=== The task ===
Please repeat the records beneath this task exactly as they appear, but skip the images.

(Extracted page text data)
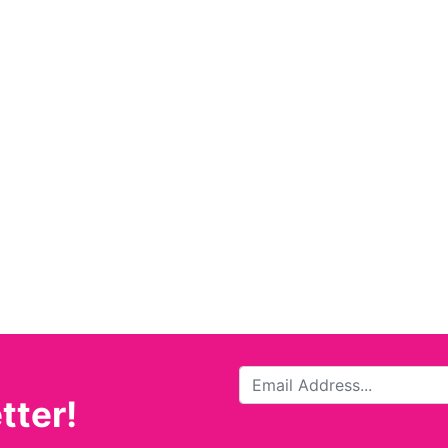
tter!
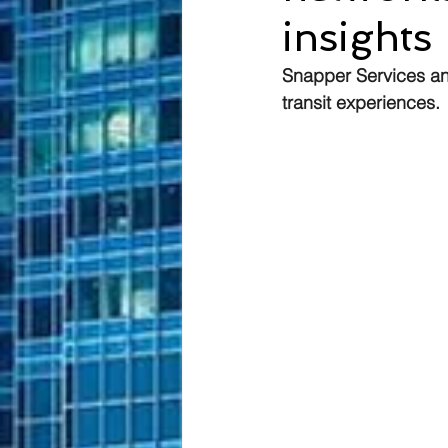
insights
Snapper Services an
transit experiences.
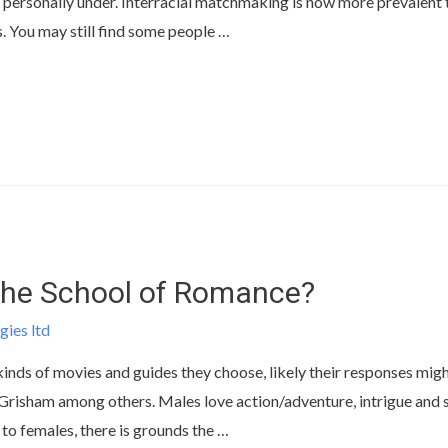
personally under. Interracial matchmaking is now more prevalent t
. You may still find some people …
The School of Romance?
gies ltd
kinds of movies and guides they choose, likely their responses migh
isham among others. Males love action/adventure, intrigue and s
 to females, there is grounds the …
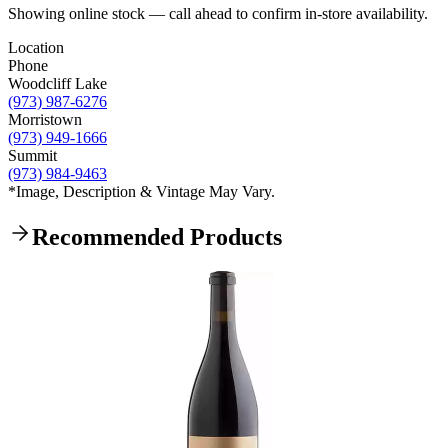
Showing online stock — call ahead to confirm in-store availability.
Location
Phone
Woodcliff Lake
(973) 987-6276
Morristown
(973) 949-1666
Summit
(973) 984-9463
*Image, Description & Vintage May Vary.
Recommended Products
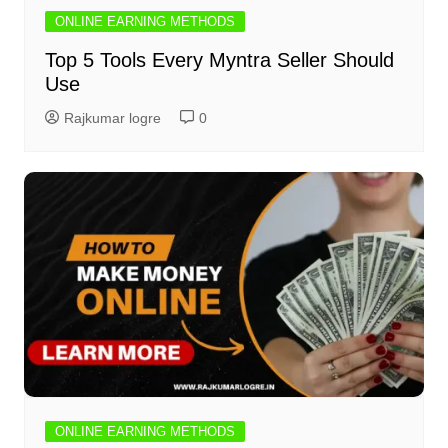
ONLINE EARNING METHODS
Top 5 Tools Every Myntra Seller Should
Use
Rajkumar logre
0
ONLINE EARNING METHODS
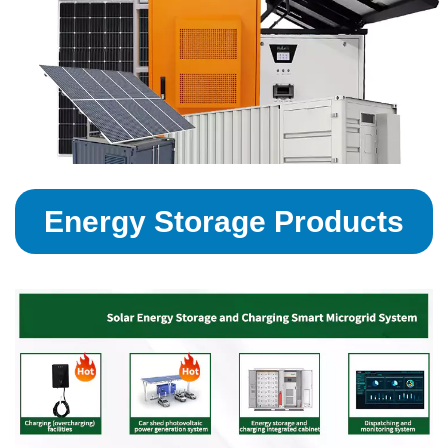
Energy Storage Products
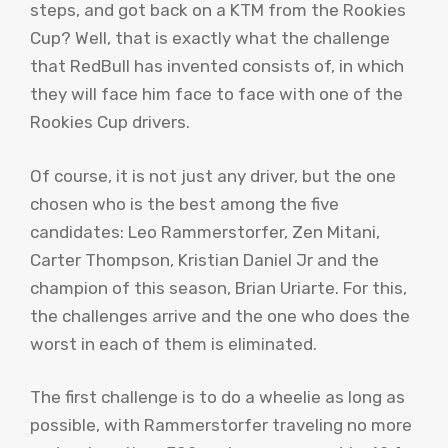
steps, and got back on a KTM from the Rookies
Cup? Well, that is exactly what the challenge
that RedBull has invented consists of, in which
they will face him face to face with one of the
Rookies Cup drivers.
Of course, it is not just any driver, but the one
chosen who is the best among the five
candidates: Leo Rammerstorfer, Zen Mitani,
Carter Thompson, Kristian Daniel Jr and the
champion of this season, Brian Uriarte. For this,
the challenges arrive and the one who does the
worst in each of them is eliminated.
The first challenge is to do a wheelie as long as
possible, with Rammerstorfer traveling no more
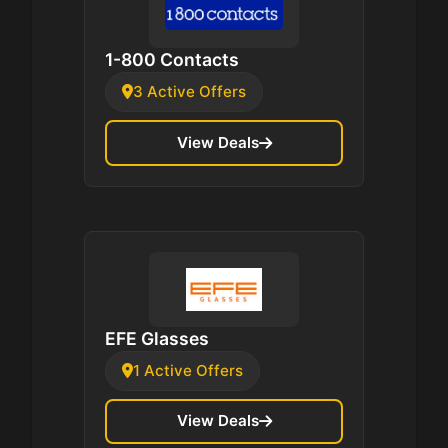
1-800 Contacts
3 Active Offers
View Deals
EFE Glasses
1 Active Offers
View Deals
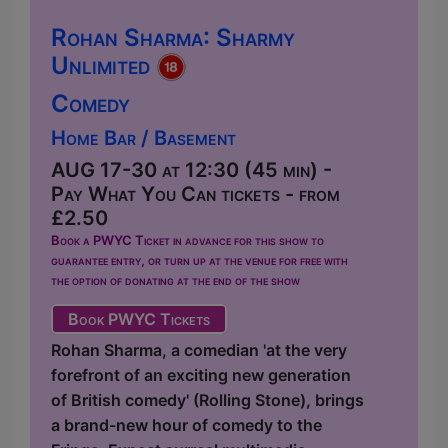
Rohan Sharma: Sharmy
Unlimited
Comedy
Home Bar / Basement
AUG 17-30 at 12:30 (45 min) -
Pay What You Can tickets - from
£2.50
Book a PWYC Ticket in advance for this show to
guarantee entry, or turn up at the venue for free with
the option of donating at the end of the show
Book PWYC Tickets
Rohan Sharma, a comedian 'at the very
forefront of an exciting new generation
of British comedy' (Rolling Stone), brings
a brand-new hour of comedy to the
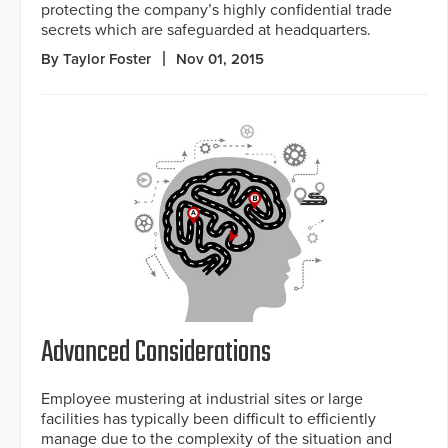
protecting the company’s highly confidential trade
secrets which are safeguarded at headquarters.
By Taylor Foster
Nov 01, 2015
Advanced Considerations
Employee mustering at industrial sites or large
facilities has typically been difficult to efficiently
manage due to the complexity of the situation and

=== Task solution ===
tter!
insights
Snapper Services an
transit experiences.
personally under. Interracial matchmaking is now more prevalent t
. You may still find some people …
The School of Romance?
gies ltd
kinds of movies and guides they choose, likely their responses migh
isham among others. Males love action/adventure, intrigue and s
 to females, there is grounds the …
Showing online stock — call ahead to confirm in-store availability.
Location
Phone
Woodcliff Lake
(973) 987-6276
Morristown
(973) 949-1666
Summit
(973) 984-9463
*Image, Description & Vintage May Vary.
Recommended Products
ONLINE EARNING METHODS
Top 5 Tools Every Myntra Seller Should
Use
Rajkumar logre
0
ONLINE EARNING METHODS
Energy Storage Products
steps, and got back on a KTM from the Rookies
Cup? Well, that is exactly what the challenge
that RedBull has invented consists of, in which
they will face him face to face with one of the
Rookies Cup drivers.
Of course, it is not just any driver, but the one
chosen who is the best among the five
candidates: Leo Rammerstorfer, Zen Mitani,
Carter Thompson, Kristian Daniel Jr and the
champion of this season, Brian Uriarte. For this,
the challenges arrive and the one who does the
worst in each of them is eliminated.
The first challenge is to do a wheelie as long as
possible, with Rammerstorfer traveling no more
1-800 Contacts
3 Active Offers
View Deals
EFE Glasses
1 Active Offers
View Deals
Rohan Sharma: Sharmy
Unlimited
Comedy
Home Bar / Basement
AUG 17-30 at 12:30 (45 min) -
Pay What You Can tickets - from
£2.50
Book a PWYC Ticket in advance for this show to
guarantee entry, or turn up at the venue for free with
the option of donating at the end of the show
Book PWYC Tickets
Rohan Sharma, a comedian 'at the very
forefront of an exciting new generation
of British comedy' (Rolling Stone), brings
a brand-new hour of comedy to the
protecting the company’s highly confidential trade
secrets which are safeguarded at headquarters.
By Taylor Foster
Nov 01, 2015
Advanced Considerations
Employee mustering at industrial sites or large
facilities has typically been difficult to efficiently
manage due to the complexity of the situation and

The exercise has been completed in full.